Find every line in the records below that contains "unremarkable", and copy it.

--- START ---

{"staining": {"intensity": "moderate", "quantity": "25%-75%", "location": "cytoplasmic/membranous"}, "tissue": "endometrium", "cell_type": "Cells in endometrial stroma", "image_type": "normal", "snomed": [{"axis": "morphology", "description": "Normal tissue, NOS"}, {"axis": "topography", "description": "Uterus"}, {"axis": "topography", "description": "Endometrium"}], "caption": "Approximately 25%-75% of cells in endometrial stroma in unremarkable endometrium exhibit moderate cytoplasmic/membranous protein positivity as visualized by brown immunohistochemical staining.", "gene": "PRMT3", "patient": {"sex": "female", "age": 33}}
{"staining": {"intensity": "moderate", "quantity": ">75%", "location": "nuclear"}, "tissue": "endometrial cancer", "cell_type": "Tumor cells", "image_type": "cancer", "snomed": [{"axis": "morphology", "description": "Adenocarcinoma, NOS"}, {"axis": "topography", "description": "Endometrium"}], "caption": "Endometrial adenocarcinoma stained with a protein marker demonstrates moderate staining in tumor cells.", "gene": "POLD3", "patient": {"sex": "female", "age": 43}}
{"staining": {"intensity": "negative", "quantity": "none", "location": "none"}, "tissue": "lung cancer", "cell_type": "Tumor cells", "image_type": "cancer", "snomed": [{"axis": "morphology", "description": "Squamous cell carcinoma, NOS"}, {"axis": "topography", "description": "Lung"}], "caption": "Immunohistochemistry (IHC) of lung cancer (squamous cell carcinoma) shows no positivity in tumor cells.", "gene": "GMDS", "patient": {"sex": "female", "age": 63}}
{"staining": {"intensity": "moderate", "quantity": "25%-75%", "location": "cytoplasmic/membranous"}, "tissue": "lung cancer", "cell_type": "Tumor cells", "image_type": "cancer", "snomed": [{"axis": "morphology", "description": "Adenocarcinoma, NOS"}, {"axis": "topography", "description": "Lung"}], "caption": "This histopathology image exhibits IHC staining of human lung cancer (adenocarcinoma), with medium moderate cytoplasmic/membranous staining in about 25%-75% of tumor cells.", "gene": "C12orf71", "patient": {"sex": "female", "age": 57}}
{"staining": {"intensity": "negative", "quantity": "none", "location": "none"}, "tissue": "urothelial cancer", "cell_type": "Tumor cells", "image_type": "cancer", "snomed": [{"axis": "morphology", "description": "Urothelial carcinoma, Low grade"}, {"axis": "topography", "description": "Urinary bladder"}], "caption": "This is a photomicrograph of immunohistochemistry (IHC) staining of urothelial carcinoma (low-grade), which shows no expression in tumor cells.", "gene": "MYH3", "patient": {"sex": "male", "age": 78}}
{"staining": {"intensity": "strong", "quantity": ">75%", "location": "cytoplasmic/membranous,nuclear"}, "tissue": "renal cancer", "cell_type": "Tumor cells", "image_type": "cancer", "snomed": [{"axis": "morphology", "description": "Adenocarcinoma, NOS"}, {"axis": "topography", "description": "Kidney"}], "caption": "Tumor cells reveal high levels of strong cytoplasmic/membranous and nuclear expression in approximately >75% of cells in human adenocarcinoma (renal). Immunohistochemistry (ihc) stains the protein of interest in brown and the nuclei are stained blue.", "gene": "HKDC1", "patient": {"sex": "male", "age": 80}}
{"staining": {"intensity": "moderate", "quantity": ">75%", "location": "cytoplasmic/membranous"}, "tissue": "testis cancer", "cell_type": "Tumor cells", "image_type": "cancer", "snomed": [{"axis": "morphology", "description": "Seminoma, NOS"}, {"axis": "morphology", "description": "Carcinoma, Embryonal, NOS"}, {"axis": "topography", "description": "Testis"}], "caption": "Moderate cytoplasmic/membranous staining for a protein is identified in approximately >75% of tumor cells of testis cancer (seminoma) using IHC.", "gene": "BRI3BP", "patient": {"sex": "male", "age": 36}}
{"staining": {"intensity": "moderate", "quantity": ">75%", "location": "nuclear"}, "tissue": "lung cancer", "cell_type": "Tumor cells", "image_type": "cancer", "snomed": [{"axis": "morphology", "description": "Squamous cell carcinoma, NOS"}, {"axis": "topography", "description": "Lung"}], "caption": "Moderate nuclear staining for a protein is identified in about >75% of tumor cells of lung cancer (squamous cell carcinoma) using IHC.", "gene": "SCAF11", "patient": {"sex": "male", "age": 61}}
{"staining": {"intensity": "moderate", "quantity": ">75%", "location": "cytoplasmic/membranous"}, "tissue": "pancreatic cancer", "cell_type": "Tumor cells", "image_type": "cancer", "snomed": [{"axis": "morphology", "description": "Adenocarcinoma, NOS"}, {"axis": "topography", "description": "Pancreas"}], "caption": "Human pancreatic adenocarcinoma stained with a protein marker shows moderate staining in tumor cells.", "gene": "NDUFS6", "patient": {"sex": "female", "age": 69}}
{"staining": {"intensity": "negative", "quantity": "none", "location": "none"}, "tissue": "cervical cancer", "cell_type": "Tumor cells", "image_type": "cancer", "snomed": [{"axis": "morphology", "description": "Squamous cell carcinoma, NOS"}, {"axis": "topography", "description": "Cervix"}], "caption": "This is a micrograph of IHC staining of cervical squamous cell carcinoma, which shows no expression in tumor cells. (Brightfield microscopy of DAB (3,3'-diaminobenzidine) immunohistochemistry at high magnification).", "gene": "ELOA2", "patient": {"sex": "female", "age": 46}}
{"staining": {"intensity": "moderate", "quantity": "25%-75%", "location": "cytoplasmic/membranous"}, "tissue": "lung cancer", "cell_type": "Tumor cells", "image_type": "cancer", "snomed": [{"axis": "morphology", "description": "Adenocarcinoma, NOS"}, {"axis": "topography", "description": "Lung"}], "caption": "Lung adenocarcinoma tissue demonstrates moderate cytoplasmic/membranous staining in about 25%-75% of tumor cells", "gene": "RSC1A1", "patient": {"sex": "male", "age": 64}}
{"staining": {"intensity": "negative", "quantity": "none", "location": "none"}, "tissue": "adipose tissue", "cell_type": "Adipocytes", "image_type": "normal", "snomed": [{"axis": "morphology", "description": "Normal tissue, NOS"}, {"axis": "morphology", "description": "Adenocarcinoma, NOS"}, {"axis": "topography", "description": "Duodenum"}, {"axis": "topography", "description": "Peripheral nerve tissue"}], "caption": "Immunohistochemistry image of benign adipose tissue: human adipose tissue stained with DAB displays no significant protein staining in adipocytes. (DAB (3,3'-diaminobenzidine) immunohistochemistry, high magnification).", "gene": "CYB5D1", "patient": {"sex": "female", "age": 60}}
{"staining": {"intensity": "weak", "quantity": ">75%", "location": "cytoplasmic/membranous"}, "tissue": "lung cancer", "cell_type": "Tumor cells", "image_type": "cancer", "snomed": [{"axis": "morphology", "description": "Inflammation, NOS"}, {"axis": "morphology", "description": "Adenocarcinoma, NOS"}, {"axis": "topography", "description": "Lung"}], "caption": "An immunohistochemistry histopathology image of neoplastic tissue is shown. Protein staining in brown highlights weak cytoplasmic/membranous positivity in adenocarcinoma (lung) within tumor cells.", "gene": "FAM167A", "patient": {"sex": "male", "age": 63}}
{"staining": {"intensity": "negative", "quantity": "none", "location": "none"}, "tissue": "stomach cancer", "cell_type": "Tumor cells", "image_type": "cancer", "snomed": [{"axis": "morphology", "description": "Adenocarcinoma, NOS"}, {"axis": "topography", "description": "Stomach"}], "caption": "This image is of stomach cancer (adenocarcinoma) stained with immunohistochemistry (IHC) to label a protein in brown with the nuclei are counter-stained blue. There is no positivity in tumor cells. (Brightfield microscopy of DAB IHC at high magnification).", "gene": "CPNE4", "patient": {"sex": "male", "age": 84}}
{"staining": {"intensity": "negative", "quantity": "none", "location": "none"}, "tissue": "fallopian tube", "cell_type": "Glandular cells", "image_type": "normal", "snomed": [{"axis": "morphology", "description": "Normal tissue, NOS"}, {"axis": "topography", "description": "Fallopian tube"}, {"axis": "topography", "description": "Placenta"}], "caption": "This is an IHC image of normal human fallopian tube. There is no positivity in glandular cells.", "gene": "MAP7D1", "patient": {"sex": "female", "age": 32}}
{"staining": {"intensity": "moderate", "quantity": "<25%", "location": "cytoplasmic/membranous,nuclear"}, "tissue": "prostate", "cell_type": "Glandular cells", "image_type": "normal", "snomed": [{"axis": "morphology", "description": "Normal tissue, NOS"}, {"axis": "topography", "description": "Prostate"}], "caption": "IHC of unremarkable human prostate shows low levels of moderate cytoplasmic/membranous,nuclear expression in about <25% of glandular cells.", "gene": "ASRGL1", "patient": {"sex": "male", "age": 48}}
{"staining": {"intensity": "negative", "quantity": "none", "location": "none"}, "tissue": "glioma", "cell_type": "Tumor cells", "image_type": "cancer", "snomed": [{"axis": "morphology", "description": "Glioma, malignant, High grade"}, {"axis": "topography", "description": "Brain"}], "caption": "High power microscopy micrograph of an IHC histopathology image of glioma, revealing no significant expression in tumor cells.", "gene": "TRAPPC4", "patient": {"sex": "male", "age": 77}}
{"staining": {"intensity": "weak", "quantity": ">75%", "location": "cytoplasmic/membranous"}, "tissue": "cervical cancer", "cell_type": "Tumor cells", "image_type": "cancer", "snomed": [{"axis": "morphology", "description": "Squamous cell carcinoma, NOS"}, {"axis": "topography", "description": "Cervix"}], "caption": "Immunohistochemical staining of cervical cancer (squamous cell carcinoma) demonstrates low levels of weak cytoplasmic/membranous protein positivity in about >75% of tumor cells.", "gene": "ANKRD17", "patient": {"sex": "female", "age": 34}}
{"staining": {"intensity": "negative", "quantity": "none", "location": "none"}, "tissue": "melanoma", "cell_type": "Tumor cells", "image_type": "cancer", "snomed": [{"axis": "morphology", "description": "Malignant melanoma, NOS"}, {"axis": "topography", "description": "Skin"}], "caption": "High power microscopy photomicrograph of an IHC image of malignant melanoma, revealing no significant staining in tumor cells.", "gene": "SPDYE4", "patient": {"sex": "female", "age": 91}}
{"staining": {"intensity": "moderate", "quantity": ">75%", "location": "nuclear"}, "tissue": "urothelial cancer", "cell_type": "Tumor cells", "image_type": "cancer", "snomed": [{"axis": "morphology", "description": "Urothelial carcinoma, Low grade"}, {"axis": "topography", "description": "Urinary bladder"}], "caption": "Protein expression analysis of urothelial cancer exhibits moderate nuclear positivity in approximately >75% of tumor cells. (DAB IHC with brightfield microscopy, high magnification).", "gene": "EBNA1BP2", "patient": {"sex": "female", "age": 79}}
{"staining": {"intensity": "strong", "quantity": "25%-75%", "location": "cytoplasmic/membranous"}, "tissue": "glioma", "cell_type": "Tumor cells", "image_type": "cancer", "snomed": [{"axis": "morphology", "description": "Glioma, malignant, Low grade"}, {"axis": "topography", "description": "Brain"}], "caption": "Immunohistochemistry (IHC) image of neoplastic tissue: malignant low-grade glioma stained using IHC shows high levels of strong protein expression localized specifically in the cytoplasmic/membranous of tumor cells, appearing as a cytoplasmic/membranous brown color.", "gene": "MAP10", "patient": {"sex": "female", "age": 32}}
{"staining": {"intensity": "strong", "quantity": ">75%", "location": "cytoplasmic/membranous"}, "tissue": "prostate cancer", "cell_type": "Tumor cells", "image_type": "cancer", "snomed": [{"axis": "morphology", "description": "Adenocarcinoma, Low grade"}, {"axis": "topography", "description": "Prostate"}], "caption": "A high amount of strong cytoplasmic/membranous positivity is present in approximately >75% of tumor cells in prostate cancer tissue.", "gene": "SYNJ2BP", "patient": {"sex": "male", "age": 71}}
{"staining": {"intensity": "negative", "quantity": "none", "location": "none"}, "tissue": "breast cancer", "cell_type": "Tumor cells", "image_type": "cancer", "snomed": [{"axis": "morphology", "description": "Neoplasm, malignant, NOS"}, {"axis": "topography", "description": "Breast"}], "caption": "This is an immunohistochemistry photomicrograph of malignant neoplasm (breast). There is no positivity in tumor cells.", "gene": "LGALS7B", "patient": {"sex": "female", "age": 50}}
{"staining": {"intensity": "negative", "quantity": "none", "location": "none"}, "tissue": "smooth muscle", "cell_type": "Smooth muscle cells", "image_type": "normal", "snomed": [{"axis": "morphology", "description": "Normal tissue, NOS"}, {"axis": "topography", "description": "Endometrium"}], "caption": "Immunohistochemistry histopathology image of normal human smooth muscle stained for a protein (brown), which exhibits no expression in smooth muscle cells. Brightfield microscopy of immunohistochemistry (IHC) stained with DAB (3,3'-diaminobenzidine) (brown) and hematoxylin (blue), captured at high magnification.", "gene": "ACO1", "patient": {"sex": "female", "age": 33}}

--- END ---

Answer for this exercise:
{"staining": {"intensity": "moderate", "quantity": "25%-75%", "location": "cytoplasmic/membranous"}, "tissue": "endometrium", "cell_type": "Cells in endometrial stroma", "image_type": "normal", "snomed": [{"axis": "morphology", "description": "Normal tissue, NOS"}, {"axis": "topography", "description": "Uterus"}, {"axis": "topography", "description": "Endometrium"}], "caption": "Approximately 25%-75% of cells in endometrial stroma in unremarkable endometrium exhibit moderate cytoplasmic/membranous protein positivity as visualized by brown immunohistochemical staining.", "gene": "PRMT3", "patient": {"sex": "female", "age": 33}}
{"staining": {"intensity": "moderate", "quantity": "<25%", "location": "cytoplasmic/membranous,nuclear"}, "tissue": "prostate", "cell_type": "Glandular cells", "image_type": "normal", "snomed": [{"axis": "morphology", "description": "Normal tissue, NOS"}, {"axis": "topography", "description": "Prostate"}], "caption": "IHC of unremarkable human prostate shows low levels of moderate cytoplasmic/membranous,nuclear expression in about <25% of glandular cells.", "gene": "ASRGL1", "patient": {"sex": "male", "age": 48}}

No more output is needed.